Abordando tema no qual ainda há muito por fazer, o trabalho de Pieroni não só avança em tudo o que já se havia estudado até aqui como oferece inúmeras possibilidades de novas investigações. A proposta de uma investigação tão ampla e rica do ponto de vista documental comprometeu, no entanto, uma abordagem mais contextualizada dos diferentes momentos de aplicação da pena. Quando no capítulo 5, por exemplo, o autor informa que as autoridades do Estado do Maranhão, em 1625, solicitavam cada vez mais o envio de degredados para "a defesa e conservação da terra", esta e outras datas valorizam tão-somente a importância do degredo como instrumento de manutenção do império, deixando de apontar as diferentes conjunturas políticas que tornaram nossa costa mais vulnerável ao ataque estrangeiro, como aconteceu durante a dominação espanhola sobre Portugal, entre 1580 e 1640.

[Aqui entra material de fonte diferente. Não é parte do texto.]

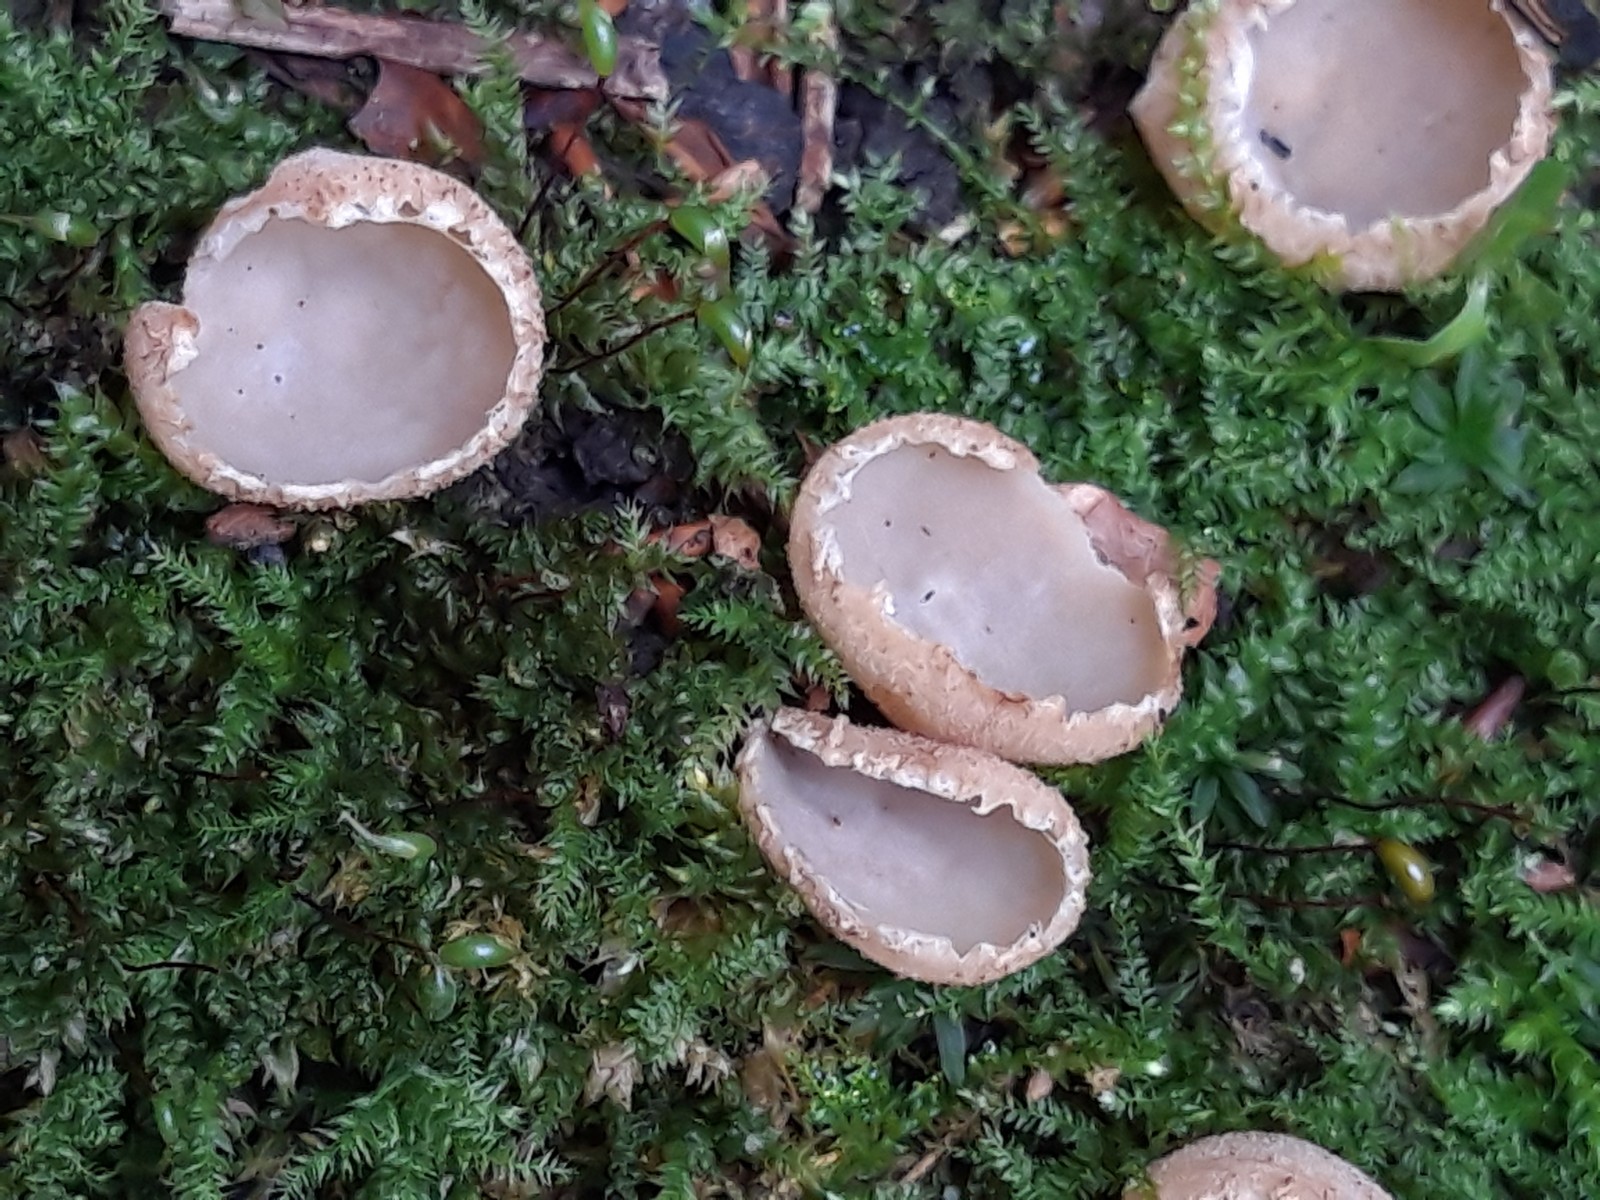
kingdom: Fungi
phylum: Ascomycota
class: Pezizomycetes
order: Pezizales
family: Pyronemataceae
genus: Tarzetta
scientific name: Tarzetta cupularis
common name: gulbrun pokalbæger
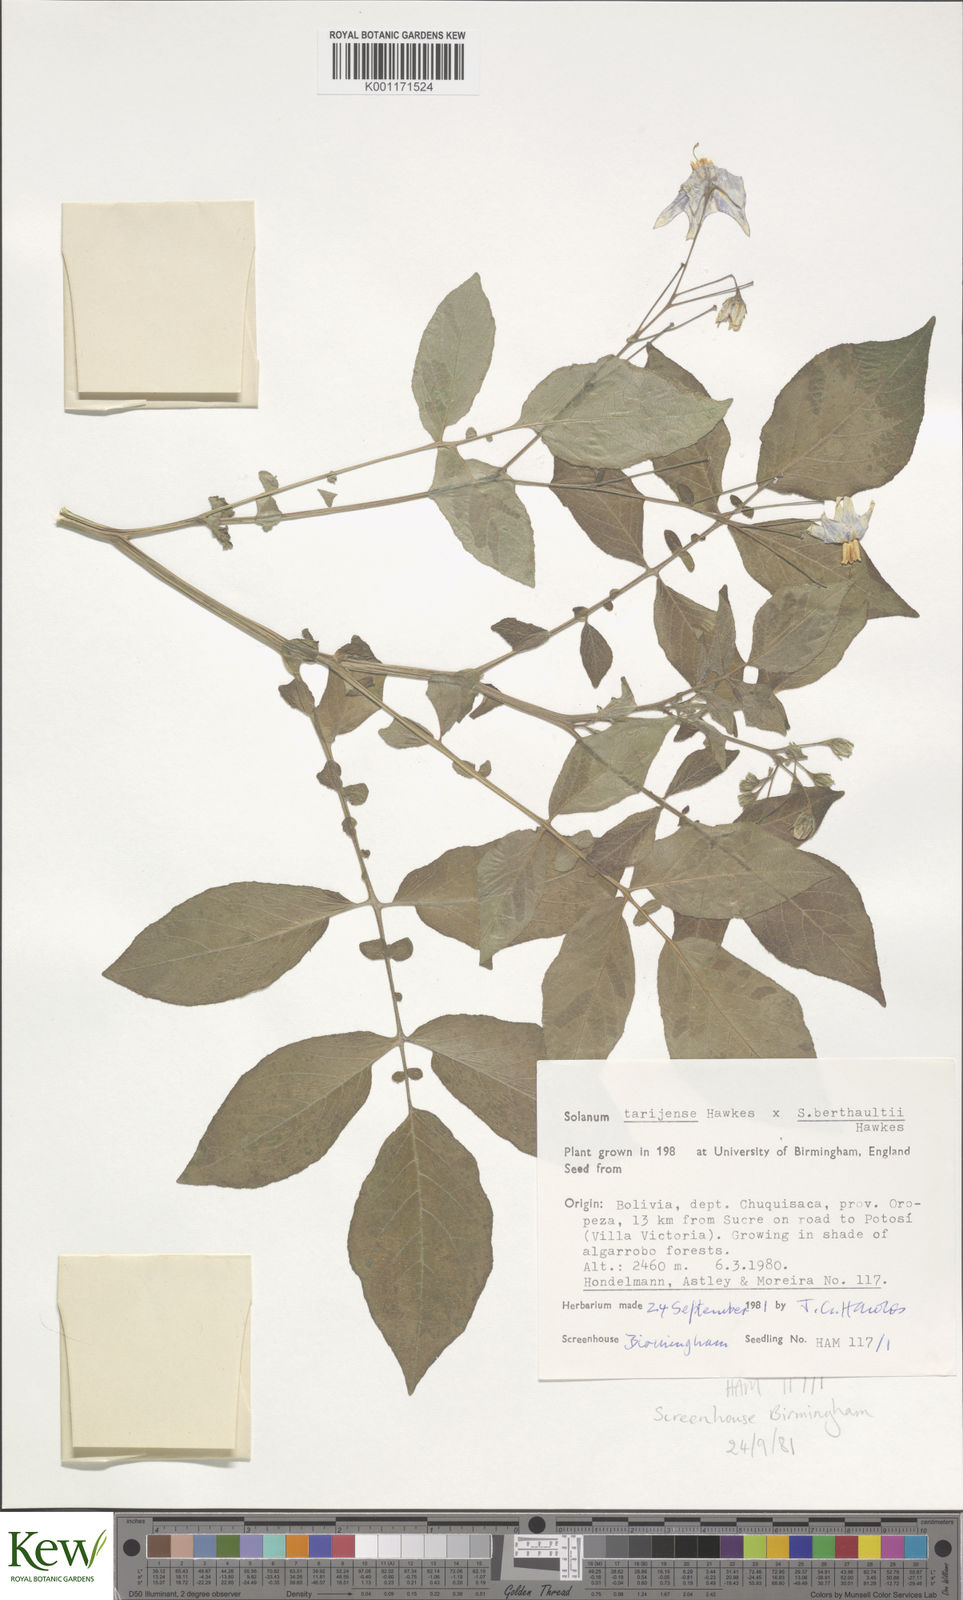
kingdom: Plantae
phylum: Tracheophyta
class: Magnoliopsida
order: Solanales
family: Solanaceae
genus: Solanum
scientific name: Solanum tarijense
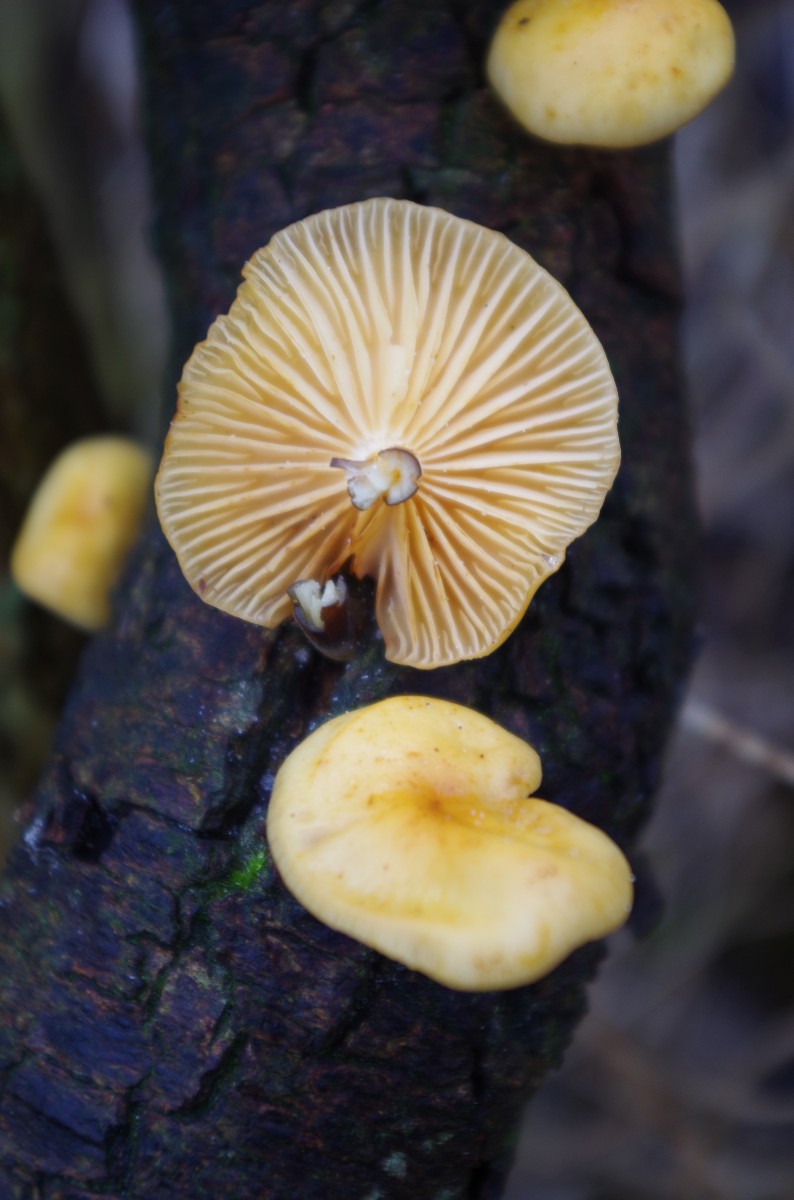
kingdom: Fungi
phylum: Basidiomycota
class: Agaricomycetes
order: Agaricales
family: Physalacriaceae
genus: Flammulina
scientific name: Flammulina velutipes
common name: gul fløjlsfod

O mesmo se poderia dizer sobre o pouco aproveitamento das petições já referidas, documentação que poderia completar a análise institucional e apontar até mesmo os limites e desdobramentos do degredo no Brasil. Mais que a burocracia dos pedidos, eles poderiam revelar a dimensão aterradora e solitária do desterro, o medo, as incertezas e sofrimentos impostos a homens e mulheres que procuraram evitar o desterramento. Afinal como bem resumiu Antônio Vieira, "para o degredo ser morte, nenhuma coisa lhe falta".



Os Excluídos do Reino - A Inquisição Portuguesa e o Degredo para o Brasil Colônia
Geraldo Pieroni
Editora Universidade de Brasília/Imprensa Oficial do Estado (Tel. 0/xx/ 61/226-6874)
312 págs., R$ 35,00



Jacqueline Hermann é professora de história na Universidade Federal Fluminense e autora de "No Reino do Desejado" (Cia. das Letras).